There’s no place like home

By Tom Read

We came home to a plum-blossom surprise -- this young tree given to us by a neighbor a few years ago has never blossomed before now. Bees and other pollinators abound hereabouts, so we’re hoping for plums this summer.

Our 3,500-mile road trip from Texada Island to southern California and back is over at last. Our little Toyota Matrix burned about 110 gallons of gasoline during the 19-day sojourn, but this extravagance (for us) allowed us a rare and thoroughly enjoyable visit with family and friends ranging from Victoria, BC, all the way south to San Diego. Our previous road visit to California took place in 2007, involved travelling by pick-up truck and burned a lot more gas. Depending on the global price of oil a few years hence, maybe next time we’ll go by bus and train.

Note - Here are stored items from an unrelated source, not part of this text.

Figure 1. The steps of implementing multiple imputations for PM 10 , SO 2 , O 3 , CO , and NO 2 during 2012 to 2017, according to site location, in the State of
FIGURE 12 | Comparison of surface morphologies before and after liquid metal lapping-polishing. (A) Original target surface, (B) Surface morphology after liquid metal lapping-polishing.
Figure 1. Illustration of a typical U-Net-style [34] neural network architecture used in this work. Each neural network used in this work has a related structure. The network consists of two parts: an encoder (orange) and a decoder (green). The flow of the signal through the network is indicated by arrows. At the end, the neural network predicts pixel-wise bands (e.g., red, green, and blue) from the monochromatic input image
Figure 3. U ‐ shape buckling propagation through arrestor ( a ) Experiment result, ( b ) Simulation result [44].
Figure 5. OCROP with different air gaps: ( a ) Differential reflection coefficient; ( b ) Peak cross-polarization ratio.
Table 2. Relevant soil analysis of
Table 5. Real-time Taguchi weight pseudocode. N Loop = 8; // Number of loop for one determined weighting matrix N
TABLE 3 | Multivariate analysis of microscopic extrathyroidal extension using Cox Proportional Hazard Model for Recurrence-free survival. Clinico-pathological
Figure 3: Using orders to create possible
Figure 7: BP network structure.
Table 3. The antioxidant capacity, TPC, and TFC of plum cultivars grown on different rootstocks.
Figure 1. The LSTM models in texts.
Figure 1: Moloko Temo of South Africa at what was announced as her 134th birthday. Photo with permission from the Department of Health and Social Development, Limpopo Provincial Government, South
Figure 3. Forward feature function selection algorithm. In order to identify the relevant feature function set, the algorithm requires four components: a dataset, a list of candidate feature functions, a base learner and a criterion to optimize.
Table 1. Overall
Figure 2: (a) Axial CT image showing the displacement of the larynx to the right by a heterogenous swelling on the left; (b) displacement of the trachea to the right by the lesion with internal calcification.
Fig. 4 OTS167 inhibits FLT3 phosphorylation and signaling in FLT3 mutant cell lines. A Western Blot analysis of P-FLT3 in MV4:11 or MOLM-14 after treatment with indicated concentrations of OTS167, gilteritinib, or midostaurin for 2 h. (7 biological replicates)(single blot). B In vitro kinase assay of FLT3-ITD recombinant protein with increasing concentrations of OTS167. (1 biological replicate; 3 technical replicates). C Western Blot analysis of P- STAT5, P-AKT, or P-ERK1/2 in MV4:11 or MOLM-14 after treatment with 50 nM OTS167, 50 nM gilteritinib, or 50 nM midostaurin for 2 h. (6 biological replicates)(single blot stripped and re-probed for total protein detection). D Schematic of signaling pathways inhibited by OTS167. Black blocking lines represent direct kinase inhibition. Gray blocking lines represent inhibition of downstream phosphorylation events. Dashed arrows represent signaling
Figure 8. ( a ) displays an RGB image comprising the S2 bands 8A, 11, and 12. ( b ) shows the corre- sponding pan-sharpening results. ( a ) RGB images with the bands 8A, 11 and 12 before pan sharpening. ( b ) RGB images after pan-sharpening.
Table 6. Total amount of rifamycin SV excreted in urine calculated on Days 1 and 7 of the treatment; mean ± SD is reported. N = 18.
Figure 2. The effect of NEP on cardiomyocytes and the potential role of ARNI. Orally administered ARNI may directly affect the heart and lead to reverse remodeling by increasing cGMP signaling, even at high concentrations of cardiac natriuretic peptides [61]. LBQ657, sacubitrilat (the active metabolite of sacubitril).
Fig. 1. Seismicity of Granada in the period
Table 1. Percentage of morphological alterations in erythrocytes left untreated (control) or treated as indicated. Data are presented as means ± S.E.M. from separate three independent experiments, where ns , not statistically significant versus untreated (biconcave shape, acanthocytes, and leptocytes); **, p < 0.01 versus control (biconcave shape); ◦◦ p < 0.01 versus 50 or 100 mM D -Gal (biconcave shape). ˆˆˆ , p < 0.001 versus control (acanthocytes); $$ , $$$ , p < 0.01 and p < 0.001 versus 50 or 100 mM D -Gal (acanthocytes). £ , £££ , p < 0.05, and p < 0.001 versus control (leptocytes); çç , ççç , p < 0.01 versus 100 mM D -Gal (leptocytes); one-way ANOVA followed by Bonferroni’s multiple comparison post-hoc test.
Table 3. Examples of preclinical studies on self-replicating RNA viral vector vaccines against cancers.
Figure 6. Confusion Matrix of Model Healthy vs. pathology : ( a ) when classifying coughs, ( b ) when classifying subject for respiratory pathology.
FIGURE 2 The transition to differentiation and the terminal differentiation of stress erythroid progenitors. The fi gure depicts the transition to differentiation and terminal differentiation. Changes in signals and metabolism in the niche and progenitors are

It was a refreshing, though tiring, trip. Being away from our island gave us a chance to see our lives here from a different perspective. For example, I’ve long been interested in the agricultural potential of Texada, which stands in sharp contrast to the huge agribusiness centres along Interstate 5 in California’s San Joaquin Valley and Oregon’s Willamette Valley. Any casual traveler along that route sees the vast monocultures of fruits, nuts, vegetables and grasses. My eye also caught the occasional grouping of bee hives, some looking normal but in several cases carelessly piled in a heap — dead.

What happened to the bees? Perhaps it’s not a coincidence that I saw, in nearly every field, at least one grouping of translucent liquid-filled plastic tanks boasting chemical company logos. Bees and toxic chemicals didn’t evolve together, so is it any wonder the bees are disappearing?

And then there was the soil. At 65 miles-per-hour you can’t do a soil test on the passing scenery, but you can see the emerging salt flats — white crystals on the soil surface amid flourishing salt-bush — caused by excessive irrigation and lack of soil tilth in a field that still shows eroding furrows from former food growing. There’s just mile after mile of it.

Along with the ruined soil I also saw signs, literally, of renewed political conflict over water in a place prone to increasing drought. One empty field after another for hundreds of miles contained a political campaign-style sign reading “Congress-Created Dust Bowl.” California agribusiness exists on federal subsidies, particularly for water, but since the state’s rivers and reservoirs have run much lower in recent years, the water-war propaganda has become more intense.

Bear in mind that these valleys provide much of the fruit and vegetables we find on grocery store shelves on Texada Island and in BC. Our dependence on this dying system becomes much more real when one sees it in person.

Which brings me back home to our island, where water is usually not an issue and the soil ranges from Agricultural Land Reserve Class 5 rocky pasture to occasional pockets of Class 1 bottom-land richness. Small-scale mixed farms once flourished here. The time is coming when factory food will no longer be cheap, and small local farms will once again become economically viable. Let the transition begin.